Raffigurante “Sant’Elena” e databile al secondo decennio del Cinquecento, la scultura in marmo di Candoglia proviene dal lato sud del Duomo, nello specifico dal contrafforte di sud-ovest delimitante l’absidiola del capocroce meridionale.
Rimossa dalla Cattedrale nel 1943 per salvaguardarla dai bombardamenti bellici, entrò in Museo dieci anni più tardi, ed è oggi esposta nella sala dedicata al classicismo lombardo (n. 8).
Come indicano le fonti antiche, l’opera fu commissionata dalla Veneranda Fabbrica a Cristoforo Solari detto “il Gobbo”, scultore e architetto originario dell’odierno Canton Ticino che, grazie alla sua produzione spesso di alto livello tecnico-esecutivo, contribuì in maniera determinante a traghettare la scultura e l’architettura lombarde, ancora legate all’arretrata tradizione locale, verso il classicismo già in auge in altre città d’Italia come Venezia, Mantova e Roma.
Tale era la sua fama anche al di fuori della Lombardia che Giorgio Vasari, autore delle celebri “Vite dei più eccellenti architetti pittori et scultori italiani da Cimabue insino a’ tempi nostri” (1550), narrava di come Michelangelo avesse firmato la sua “Pietà” vaticana (1498 circa) per scongiurare il rischio che l’opera venisse riferita al collega.

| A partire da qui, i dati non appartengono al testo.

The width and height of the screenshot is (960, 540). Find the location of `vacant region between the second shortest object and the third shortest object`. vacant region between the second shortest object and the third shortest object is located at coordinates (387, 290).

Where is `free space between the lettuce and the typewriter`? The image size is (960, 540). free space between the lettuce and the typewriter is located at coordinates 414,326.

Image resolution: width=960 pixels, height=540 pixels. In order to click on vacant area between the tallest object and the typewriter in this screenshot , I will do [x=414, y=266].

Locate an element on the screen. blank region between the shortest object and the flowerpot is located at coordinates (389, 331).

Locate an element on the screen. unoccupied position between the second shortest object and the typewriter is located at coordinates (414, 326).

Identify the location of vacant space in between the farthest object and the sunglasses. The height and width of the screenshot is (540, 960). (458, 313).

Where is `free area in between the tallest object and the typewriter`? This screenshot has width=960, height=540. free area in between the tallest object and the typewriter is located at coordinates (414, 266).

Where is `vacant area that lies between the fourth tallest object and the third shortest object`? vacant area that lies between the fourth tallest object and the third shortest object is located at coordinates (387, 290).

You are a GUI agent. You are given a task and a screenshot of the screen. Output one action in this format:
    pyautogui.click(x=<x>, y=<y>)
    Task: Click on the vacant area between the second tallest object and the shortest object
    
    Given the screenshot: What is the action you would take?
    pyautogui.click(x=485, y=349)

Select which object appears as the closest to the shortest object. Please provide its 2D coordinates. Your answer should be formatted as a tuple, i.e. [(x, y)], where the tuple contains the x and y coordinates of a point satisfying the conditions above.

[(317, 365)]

Già attivo alla Certosa di Pavia, nel 1501 Solari approda con l’incarico di scultore al cantiere del Duomo, per il quale lavora fino al 1524 realizzando diverse statue: fra esse, oltre alla “Sant’Elena”, si ricordano il “Cristo alla colonna”, attualmente custodito presso la sacrestia meridionale, l'”Adamo” (1502-1503) e il “Lazzaro” (secondo decennio del secolo), anch’esse esposte in Museo.

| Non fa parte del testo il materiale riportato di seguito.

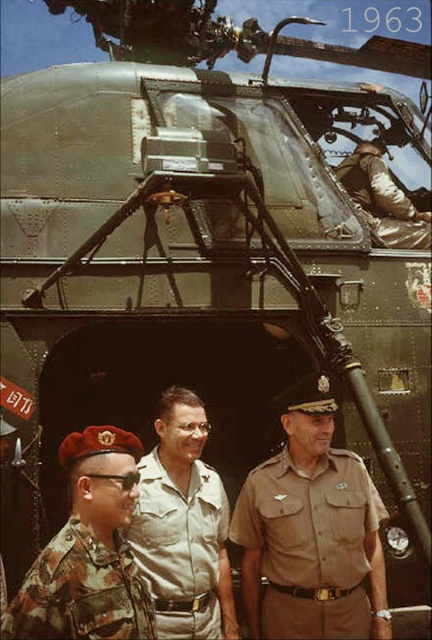
Question: Estimate the real-world distances between objects in this image. Which object is farther from the camouflage fabric shirt at center?

Choices:
 (A) camouflage fabric uniform at lower left
 (B) tan fabric uniform at center
 (C) brown matte uniform at center

Answer: (B)

Question: Can you confirm if brown matte uniform at center is smaller than camouflage fabric uniform at lower left?

Choices:
 (A) no
 (B) yes

Answer: (A)

Question: Estimate the real-world distances between objects in this image. Which object is closer to the camouflage fabric shirt at center?

Choices:
 (A) camouflage fabric uniform at lower left
 (B) tan fabric uniform at center

Answer: (A)

Question: Which point is farther from the camera taking this photo?

Choices:
 (A) [349, 188]
 (B) [264, 627]

Answer: (A)

Question: Is camouflage fabric shirt at center above tan fabric uniform at center?

Choices:
 (A) yes
 (B) no

Answer: (B)

Question: In this image, where is brown matte uniform at center located relative to camouflage fabric shirt at center?

Choices:
 (A) above
 (B) below

Answer: (B)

Solari ritrae sant’Elena, madre dell’imperatore Costantino che nel 326 ritrovò la croce di Gesù insieme a quelle dei due ladroni, come una matrona romana, abbigliata con una veste e un manto dai panneggi abbondanti e articolati.
La figura risulta appoggiata alla croce, mancante della parte superiore, mediante un’elegante e complessa torsione, che prevede la rotazione della testa verso la sua sinistra e quella del busto in direzione opposta, mentre la gamba destra avanza in opposizione al movimento del braccio sinistro.
Si realizza così un contrapposto che conferisce alla scultura una vivace dinamica interna.
Il volto, con la bocca socchiusa e le pupille incise, è incorniciato da lunghe ciocche arricciate trattenute sulla sommità da una corona di cui manca la parte destra; altre lacune riguardano quattro dita delle mano destra, alcuni riccioli delle ciocche sul retro e il piede sinistro.
Dal punto di vista stilistico, gli studiosi hanno evidenziato come la struttura spiraliforme dell’opera sia da ricondurre alla “Leda” di Leonardo da Vinci (1508-1513), dipinto del quale esistono alcuni disegni autografi ma il cui originale è noto solo attraverso copie (per esempio quella custodita a Roma presso la Galleria Borghese).
Oltre agli influssi leonardeschi, la monumentalità della “Sant’Elena” e il ritmo classicheggiante dei suoi panneggi restituiscono a Cristoforo Solari doti di grande modernità, assegnandogli un ruolo di primo piano nell’affermazione del classicismo milanese.